▶ **Try it**: Each record below should be printed exactly as it was written.

(Structured page parsing data)
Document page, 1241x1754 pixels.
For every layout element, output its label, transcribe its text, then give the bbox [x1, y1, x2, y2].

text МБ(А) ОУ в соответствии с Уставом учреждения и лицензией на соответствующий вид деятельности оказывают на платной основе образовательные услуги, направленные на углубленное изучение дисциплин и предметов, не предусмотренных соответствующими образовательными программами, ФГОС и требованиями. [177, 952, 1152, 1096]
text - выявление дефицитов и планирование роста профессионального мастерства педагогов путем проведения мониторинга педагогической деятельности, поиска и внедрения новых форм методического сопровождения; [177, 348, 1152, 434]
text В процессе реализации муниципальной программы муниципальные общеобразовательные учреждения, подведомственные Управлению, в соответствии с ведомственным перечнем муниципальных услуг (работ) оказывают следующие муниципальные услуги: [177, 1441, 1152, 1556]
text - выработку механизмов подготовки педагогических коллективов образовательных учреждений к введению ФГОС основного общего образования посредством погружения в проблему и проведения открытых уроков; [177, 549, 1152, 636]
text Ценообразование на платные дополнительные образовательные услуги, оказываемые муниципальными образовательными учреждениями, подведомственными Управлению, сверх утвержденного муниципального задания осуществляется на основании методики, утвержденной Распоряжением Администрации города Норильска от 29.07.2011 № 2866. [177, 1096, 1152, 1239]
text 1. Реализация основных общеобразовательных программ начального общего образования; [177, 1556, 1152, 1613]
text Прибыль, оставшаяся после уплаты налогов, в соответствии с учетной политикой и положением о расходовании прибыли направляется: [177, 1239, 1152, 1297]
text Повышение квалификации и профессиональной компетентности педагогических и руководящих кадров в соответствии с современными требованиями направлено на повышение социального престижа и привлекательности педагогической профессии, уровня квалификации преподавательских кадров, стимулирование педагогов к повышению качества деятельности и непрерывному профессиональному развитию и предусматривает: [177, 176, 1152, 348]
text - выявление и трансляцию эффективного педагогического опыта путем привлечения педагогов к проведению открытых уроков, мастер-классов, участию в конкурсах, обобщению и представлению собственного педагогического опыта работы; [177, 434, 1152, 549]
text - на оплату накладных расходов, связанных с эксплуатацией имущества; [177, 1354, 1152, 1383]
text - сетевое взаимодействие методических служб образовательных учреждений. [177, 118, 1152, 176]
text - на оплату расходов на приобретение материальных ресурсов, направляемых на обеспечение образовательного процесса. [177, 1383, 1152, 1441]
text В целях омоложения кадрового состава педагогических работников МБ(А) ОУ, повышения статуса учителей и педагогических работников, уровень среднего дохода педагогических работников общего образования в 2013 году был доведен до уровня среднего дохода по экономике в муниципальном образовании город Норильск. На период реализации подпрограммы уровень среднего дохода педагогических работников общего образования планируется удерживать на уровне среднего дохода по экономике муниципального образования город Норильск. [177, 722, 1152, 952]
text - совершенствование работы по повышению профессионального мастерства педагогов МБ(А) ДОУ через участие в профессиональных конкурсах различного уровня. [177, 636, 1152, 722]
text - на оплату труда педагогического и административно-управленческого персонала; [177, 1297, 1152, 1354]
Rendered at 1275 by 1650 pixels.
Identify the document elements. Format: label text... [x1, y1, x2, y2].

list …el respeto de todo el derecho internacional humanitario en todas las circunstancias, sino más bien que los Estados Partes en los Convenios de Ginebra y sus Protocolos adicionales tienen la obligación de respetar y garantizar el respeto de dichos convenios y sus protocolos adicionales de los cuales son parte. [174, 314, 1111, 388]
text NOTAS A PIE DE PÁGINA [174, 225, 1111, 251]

▶ **Answer to this task**:
Document page, 1241x1754 pixels.
For every layout element, output its label, transcribe its text, then give the bbox [x1, y1, x2, y2].

text МБ(А) ОУ в соответствии с Уставом учреждения и лицензией на соответствующий вид деятельности оказывают на платной основе образовательные услуги, направленные на углубленное изучение дисциплин и предметов, не предусмотренных соответствующими образовательными программами, ФГОС и требованиями. [177, 952, 1152, 1096]
text - выявление дефицитов и планирование роста профессионального мастерства педагогов путем проведения мониторинга педагогической деятельности, поиска и внедрения новых форм методического сопровождения; [177, 348, 1152, 434]
text В процессе реализации муниципальной программы муниципальные общеобразовательные учреждения, подведомственные Управлению, в соответствии с ведомственным перечнем муниципальных услуг (работ) оказывают следующие муниципальные услуги: [177, 1441, 1152, 1556]
text - выработку механизмов подготовки педагогических коллективов образовательных учреждений к введению ФГОС основного общего образования посредством погружения в проблему и проведения открытых уроков; [177, 549, 1152, 636]
text Ценообразование на платные дополнительные образовательные услуги, оказываемые муниципальными образовательными учреждениями, подведомственными Управлению, сверх утвержденного муниципального задания осуществляется на основании методики, утвержденной Распоряжением Администрации города Норильска от 29.07.2011 № 2866. [177, 1096, 1152, 1239]
text 1. Реализация основных общеобразовательных программ начального общего образования; [177, 1556, 1152, 1613]
text Прибыль, оставшаяся после уплаты налогов, в соответствии с учетной политикой и положением о расходовании прибыли направляется: [177, 1239, 1152, 1297]
text Повышение квалификации и профессиональной компетентности педагогических и руководящих кадров в соответствии с современными требованиями направлено на повышение социального престижа и привлекательности педагогической профессии, уровня квалификации преподавательских кадров, стимулирование педагогов к повышению качества деятельности и непрерывному профессиональному развитию и предусматривает: [177, 176, 1152, 348]
text - выявление и трансляцию эффективного педагогического опыта путем привлечения педагогов к проведению открытых уроков, мастер-классов, участию в конкурсах, обобщению и представлению собственного педагогического опыта работы; [177, 434, 1152, 549]
text - на оплату накладных расходов, связанных с эксплуатацией имущества; [177, 1354, 1152, 1383]
text - сетевое взаимодействие методических служб образовательных учреждений. [177, 118, 1152, 176]
text - на оплату расходов на приобретение материальных ресурсов, направляемых на обеспечение образовательного процесса. [177, 1383, 1152, 1441]
text В целях омоложения кадрового состава педагогических работников МБ(А) ОУ, повышения статуса учителей и педагогических работников, уровень среднего дохода педагогических работников общего образования в 2013 году был доведен до уровня среднего дохода по экономике в муниципальном образовании город Норильск. На период реализации подпрограммы уровень среднего дохода педагогических работников общего образования планируется удерживать на уровне среднего дохода по экономике муниципального образования город Норильск. [177, 722, 1152, 952]
text - совершенствование работы по повышению профессионального мастерства педагогов МБ(А) ДОУ через участие в профессиональных конкурсах различного уровня. [177, 636, 1152, 722]
text - на оплату труда педагогического и административно-управленческого персонала; [177, 1297, 1152, 1354]
Rendered at 1275 by 1650 pixels.
Identify the document elements. Format: label text... [x1, y1, x2, y2].

list …el respeto de todo el derecho internacional humanitario en todas las circunstancias, sino más bien que los Estados Partes en los Convenios de Ginebra y sus Protocolos adicionales tienen la obligación de respetar y garantizar el respeto de dichos convenios y sus protocolos adicionales de los cuales son parte. [174, 314, 1111, 388]
text NOTAS A PIE DE PÁGINA [174, 225, 1111, 251]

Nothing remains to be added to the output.